The startup behind today’s hottest hardware startups raises $2.3M to expand


Dragon Innovation, a consulting company that has helped startups like Pebble Watch and MakerBot figure out how to take their ideas and create shipping products, has raised $2.3 million to help expand its suite of services. The seed round was led by Flybridge Capital Partners and Foundry Group, with additional backing from The Box Group, Lerer Ventures and Undercurrent Ventures.

The company, which was founded in 2009 by Scott Miller, a former iRobot alum, has been helping startups understand the ins and outs of manufacturing hardware and with this funding it hopes to help them manage better crowdfunding campaigns as well. “We see the fundamental way that product development has been done is changing and is changing really rapidly,” says Miller. “And one of the biggest change agents here is crowd funding.”

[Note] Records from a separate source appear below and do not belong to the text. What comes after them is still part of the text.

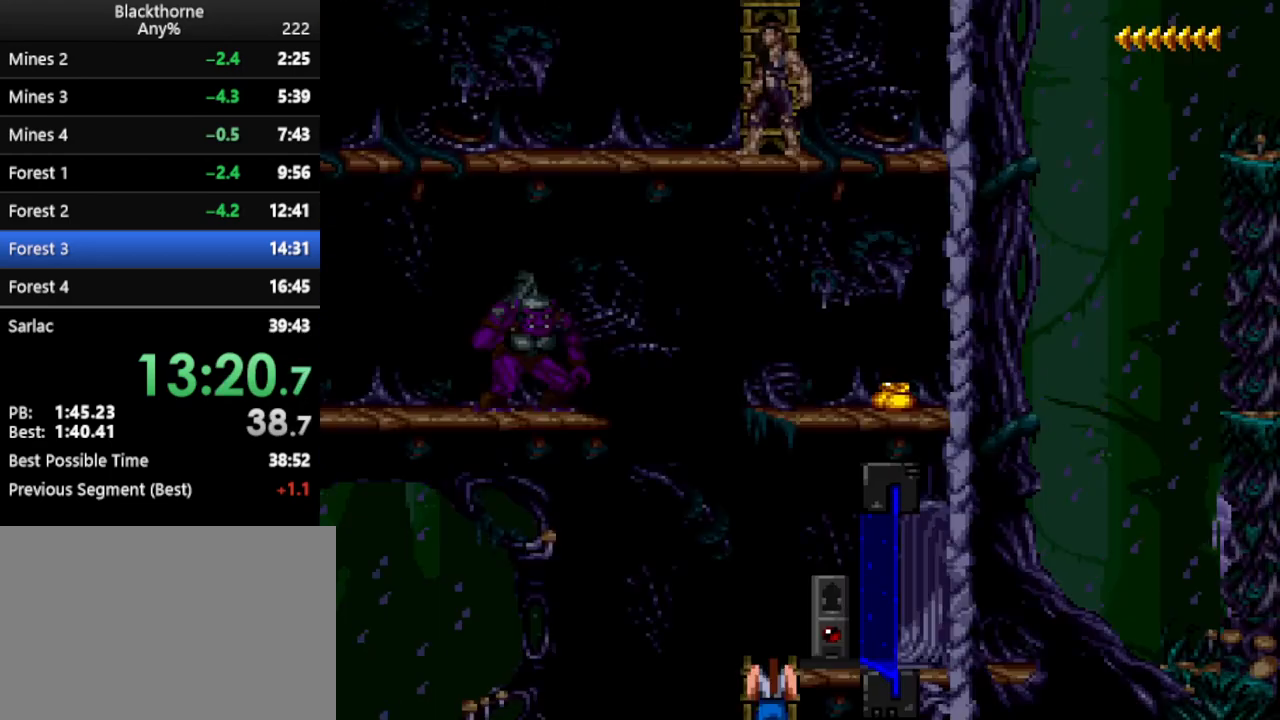
{"keys": ["w"], "events": []}
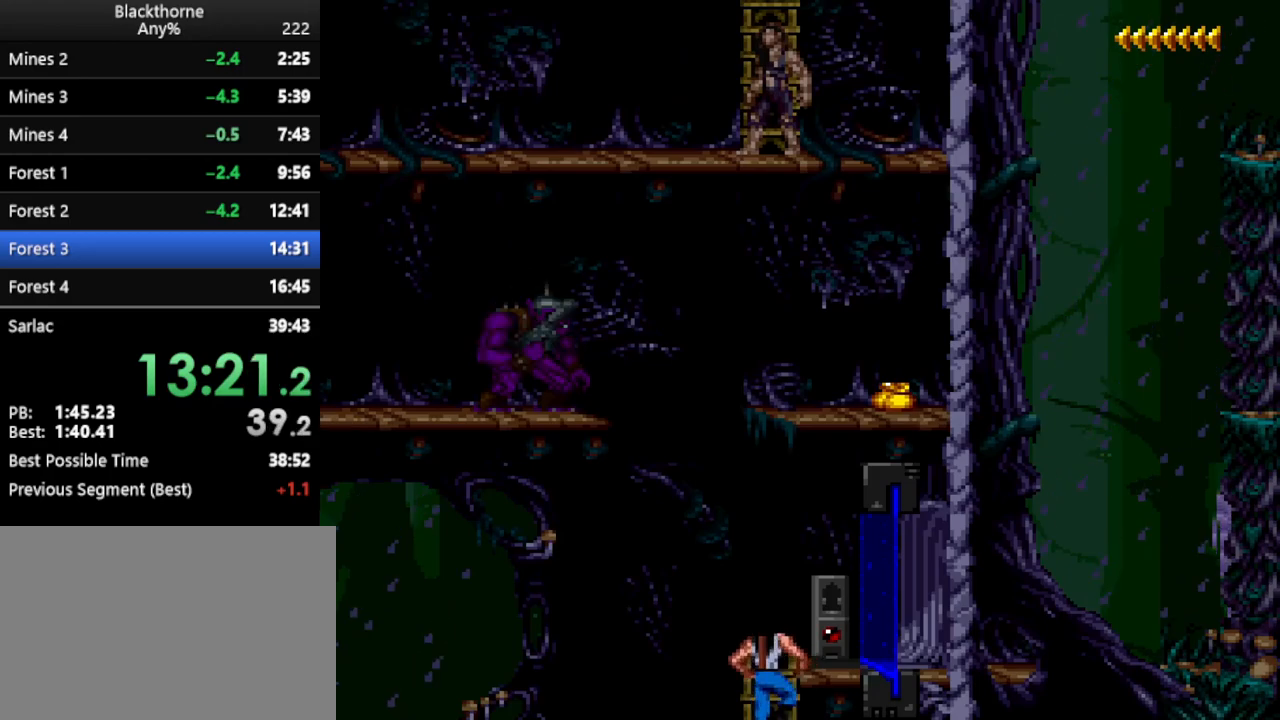
{"keys": ["w"], "events": []}
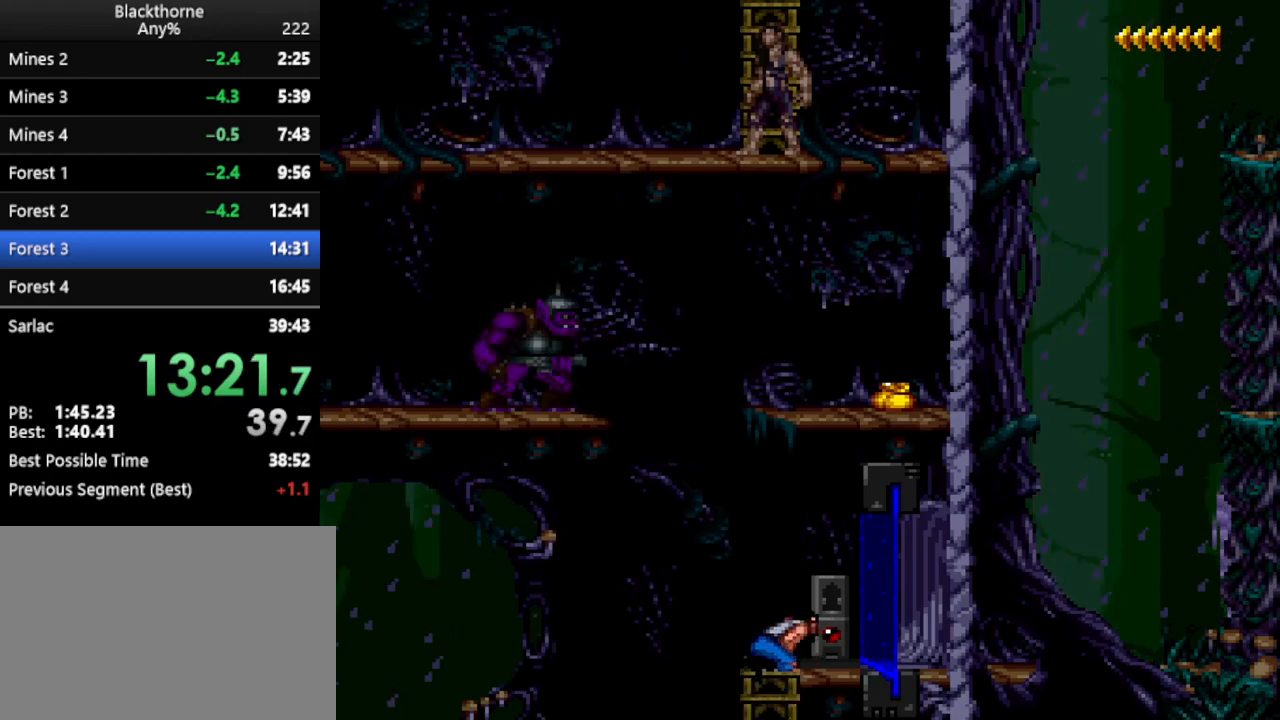
{"keys": ["w"], "events": []}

It’s an area he’ll discuss in depth at our Mobilize conference October 16 and 17th in San Francisco.

Dragon Innovation's Scott Miller.

Dragon Innovation’s Scott Miller.

the Bolt hardware accelerator

With crowdfunding, feedback from the community can help entrepreneurs read the market before investing millions. Plus in the case of startups, it can also help them get enough money to build their dream and help validate the product so investors come to the table. But the people who build cool hardware aren’t always great at managing a crowdfunding campaign.

Since Dragon has already helped startups from Orbotix (Sphero) to Romotive and Pebble learn the tricks of building and manufacturing a viable hardware product (everything from your tooling to your shipping costs could trip you up), it decided to help with building the right crowdfunding campaign for a product since it’s an essential step in this shift in how product development is changing.


Miller has identified four stages in the path from idea to retail-quality hardware:

  1. Prototyping, which is all about figuring out the right product to build and whether or not you can afford to develop it and manufacture it at scale if need be.
  2. Fundraising, which can include venture capital, investing profits from the business or crowd funding. Since crowdfunding is the most popular venue for many of these startups, this is where Dragon is focusing.
  3. Making, which is the original Dragon mission, where it acts as a guide or a go between with factories, finding the right place to build your stuff.
  4. Selling, which is an area where Dragon doesn’t have an offering yet, but will in the near future. This area focuses on getting products into the right distribution channel, be it Best Buy or QVC.

Another area that Dragon is considering is an internal fund that could invest in clients. Miller says he’s not sure if Dragon would create an index fund of all of its clients that agree or if it would be a more targeted effort. As he points out, because his company is helping clients with the manufacturing of their actual product, Dragon is in a good place to understand the ins and outs of the business — if that business is focused on producing a physical product.

As for the success of this shift in making and marketing hardware, and what it means for the companies trying to build a real product business starting with Dragon and crowd funding sites, the jury is still out. When I asked Miller if he thought success on Kickstarter closely correlated with success as a mainstream product he said, “This is such a fundamental change in product development and we’re still in the airplane and watching it land.”

(This story was updated at 7:54am PT to correct the spelling of Dragon Innovation.)